§ TASK ITEM
Return all lines from the entries below in which the word "Brain" is present.

BEGIN

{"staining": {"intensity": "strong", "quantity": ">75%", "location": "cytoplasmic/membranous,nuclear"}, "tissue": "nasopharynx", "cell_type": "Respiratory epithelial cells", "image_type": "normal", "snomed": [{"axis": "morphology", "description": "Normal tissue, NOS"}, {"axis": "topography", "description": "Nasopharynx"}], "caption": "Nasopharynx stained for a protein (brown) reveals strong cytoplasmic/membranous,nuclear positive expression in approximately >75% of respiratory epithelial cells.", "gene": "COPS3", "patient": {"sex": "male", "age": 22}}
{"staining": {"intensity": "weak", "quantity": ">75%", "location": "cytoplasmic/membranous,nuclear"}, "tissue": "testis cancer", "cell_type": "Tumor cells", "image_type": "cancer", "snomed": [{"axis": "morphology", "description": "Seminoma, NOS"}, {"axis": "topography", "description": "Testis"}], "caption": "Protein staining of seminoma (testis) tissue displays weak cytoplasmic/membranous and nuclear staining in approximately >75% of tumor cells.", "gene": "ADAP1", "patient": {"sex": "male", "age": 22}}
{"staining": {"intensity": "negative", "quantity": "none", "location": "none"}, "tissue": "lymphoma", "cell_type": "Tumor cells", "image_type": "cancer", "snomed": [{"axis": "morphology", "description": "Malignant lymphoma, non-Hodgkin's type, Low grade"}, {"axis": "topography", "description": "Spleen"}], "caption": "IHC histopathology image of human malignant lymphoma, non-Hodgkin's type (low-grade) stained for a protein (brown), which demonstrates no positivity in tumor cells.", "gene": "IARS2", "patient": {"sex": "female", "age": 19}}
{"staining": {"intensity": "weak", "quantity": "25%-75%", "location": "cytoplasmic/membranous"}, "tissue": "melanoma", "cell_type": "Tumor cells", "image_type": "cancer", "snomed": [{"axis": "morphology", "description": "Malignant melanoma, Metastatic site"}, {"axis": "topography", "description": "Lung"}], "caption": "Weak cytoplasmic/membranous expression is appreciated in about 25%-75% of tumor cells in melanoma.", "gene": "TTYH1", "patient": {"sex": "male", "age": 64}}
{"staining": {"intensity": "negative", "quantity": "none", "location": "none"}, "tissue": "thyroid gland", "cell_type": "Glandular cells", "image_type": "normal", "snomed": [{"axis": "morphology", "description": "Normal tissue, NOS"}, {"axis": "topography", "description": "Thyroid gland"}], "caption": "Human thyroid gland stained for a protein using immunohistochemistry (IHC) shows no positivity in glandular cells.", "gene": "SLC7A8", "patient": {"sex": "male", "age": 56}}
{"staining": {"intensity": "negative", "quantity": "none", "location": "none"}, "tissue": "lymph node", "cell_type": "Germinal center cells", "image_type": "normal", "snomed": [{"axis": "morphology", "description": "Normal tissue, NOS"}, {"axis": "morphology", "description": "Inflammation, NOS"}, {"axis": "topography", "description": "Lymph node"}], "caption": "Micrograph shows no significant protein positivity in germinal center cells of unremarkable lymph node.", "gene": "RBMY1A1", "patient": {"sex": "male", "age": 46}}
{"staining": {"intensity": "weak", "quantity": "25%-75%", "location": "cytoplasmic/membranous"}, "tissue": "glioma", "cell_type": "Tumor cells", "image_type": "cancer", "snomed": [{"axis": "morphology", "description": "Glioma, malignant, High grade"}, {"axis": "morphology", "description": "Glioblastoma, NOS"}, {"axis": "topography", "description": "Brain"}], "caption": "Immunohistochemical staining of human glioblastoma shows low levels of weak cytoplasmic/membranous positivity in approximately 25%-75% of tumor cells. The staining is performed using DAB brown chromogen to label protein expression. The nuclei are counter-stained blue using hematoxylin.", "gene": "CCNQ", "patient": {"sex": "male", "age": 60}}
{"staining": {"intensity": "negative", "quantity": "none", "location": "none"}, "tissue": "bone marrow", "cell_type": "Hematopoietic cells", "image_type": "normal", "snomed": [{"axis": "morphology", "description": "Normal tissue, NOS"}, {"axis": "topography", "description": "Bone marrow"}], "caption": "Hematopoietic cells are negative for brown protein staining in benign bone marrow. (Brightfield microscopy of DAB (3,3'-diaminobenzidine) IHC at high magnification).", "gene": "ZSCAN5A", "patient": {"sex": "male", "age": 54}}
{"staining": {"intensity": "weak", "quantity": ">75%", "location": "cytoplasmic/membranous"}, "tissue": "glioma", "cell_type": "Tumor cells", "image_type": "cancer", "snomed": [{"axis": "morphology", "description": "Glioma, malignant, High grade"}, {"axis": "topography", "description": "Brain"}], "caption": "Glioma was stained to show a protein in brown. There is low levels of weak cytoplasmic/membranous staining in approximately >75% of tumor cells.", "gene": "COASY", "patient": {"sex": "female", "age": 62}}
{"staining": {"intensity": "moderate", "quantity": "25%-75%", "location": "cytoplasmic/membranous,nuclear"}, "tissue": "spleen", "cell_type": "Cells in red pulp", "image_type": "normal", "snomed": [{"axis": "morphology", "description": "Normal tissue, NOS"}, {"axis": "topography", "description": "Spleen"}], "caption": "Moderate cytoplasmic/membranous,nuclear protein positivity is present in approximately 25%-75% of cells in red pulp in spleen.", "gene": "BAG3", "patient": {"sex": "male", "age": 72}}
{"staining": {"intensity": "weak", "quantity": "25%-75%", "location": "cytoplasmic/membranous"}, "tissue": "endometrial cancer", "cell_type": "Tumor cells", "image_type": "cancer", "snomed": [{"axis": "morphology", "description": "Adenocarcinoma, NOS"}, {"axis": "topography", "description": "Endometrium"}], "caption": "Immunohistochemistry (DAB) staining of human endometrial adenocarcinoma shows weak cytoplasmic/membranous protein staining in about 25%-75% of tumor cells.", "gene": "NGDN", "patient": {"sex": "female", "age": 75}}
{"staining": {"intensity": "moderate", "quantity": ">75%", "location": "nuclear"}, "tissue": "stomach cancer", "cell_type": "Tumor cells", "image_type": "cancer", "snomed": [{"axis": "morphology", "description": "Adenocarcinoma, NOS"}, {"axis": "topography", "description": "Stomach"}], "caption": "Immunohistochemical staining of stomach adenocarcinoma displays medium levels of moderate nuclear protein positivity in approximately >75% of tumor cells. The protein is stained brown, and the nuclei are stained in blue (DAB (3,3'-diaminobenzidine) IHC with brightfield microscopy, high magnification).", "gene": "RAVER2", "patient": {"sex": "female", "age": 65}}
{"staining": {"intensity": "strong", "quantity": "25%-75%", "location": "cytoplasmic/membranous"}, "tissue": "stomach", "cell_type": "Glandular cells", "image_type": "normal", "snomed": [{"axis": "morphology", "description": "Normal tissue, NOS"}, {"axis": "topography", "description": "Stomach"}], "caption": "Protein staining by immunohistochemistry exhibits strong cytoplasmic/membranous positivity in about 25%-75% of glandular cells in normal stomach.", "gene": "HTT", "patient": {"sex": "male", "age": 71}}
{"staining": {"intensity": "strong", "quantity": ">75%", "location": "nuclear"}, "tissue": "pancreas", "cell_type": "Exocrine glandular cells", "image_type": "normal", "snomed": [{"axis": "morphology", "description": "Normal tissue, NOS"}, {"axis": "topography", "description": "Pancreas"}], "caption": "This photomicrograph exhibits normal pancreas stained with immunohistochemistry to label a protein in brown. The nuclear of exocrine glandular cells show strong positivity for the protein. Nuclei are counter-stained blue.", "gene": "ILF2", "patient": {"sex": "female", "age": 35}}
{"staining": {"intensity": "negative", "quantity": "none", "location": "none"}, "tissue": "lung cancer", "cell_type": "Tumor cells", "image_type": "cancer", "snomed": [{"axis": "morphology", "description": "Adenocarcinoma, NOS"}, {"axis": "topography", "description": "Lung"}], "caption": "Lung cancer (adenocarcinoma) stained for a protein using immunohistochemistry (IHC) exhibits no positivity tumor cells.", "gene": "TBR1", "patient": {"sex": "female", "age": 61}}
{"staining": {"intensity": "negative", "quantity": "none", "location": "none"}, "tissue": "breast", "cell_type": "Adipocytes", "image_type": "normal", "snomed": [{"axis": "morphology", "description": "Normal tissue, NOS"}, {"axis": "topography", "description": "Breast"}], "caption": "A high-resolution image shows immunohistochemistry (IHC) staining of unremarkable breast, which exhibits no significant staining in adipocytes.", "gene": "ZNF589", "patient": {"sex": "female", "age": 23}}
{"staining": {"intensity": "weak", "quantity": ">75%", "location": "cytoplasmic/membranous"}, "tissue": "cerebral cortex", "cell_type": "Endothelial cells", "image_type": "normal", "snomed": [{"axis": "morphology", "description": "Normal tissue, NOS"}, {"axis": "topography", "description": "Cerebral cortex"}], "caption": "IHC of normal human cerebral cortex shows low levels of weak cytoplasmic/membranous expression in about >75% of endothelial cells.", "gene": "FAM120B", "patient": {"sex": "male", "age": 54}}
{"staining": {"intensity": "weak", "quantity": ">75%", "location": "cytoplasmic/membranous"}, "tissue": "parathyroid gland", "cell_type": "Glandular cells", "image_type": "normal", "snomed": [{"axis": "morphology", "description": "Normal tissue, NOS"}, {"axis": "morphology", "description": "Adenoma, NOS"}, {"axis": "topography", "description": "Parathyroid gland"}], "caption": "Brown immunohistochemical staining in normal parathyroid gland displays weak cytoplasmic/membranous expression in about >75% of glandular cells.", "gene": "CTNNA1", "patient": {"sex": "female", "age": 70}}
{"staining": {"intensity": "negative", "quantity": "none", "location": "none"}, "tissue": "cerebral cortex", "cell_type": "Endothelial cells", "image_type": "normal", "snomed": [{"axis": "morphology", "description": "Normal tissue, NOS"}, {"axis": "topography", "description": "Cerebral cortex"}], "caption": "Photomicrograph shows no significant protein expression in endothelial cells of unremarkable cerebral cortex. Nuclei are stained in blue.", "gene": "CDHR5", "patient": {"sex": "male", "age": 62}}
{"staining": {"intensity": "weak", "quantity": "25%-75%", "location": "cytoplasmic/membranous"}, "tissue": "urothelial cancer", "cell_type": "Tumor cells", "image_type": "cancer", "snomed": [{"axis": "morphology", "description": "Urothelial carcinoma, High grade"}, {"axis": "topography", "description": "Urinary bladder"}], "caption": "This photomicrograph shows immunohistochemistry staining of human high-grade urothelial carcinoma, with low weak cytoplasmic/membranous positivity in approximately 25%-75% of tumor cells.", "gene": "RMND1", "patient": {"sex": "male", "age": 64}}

END

§ WRITTEN SOLUTION
{"staining": {"intensity": "weak", "quantity": "25%-75%", "location": "cytoplasmic/membranous"}, "tissue": "glioma", "cell_type": "Tumor cells", "image_type": "cancer", "snomed": [{"axis": "morphology", "description": "Glioma, malignant, High grade"}, {"axis": "morphology", "description": "Glioblastoma, NOS"}, {"axis": "topography", "description": "Brain"}], "caption": "Immunohistochemical staining of human glioblastoma shows low levels of weak cytoplasmic/membranous positivity in approximately 25%-75% of tumor cells. The staining is performed using DAB brown chromogen to label protein expression. The nuclei are counter-stained blue using hematoxylin.", "gene": "CCNQ", "patient": {"sex": "male", "age": 60}}
{"staining": {"intensity": "weak", "quantity": ">75%", "location": "cytoplasmic/membranous"}, "tissue": "glioma", "cell_type": "Tumor cells", "image_type": "cancer", "snomed": [{"axis": "morphology", "description": "Glioma, malignant, High grade"}, {"axis": "topography", "description": "Brain"}], "caption": "Glioma was stained to show a protein in brown. There is low levels of weak cytoplasmic/membranous staining in approximately >75% of tumor cells.", "gene": "COASY", "patient": {"sex": "female", "age": 62}}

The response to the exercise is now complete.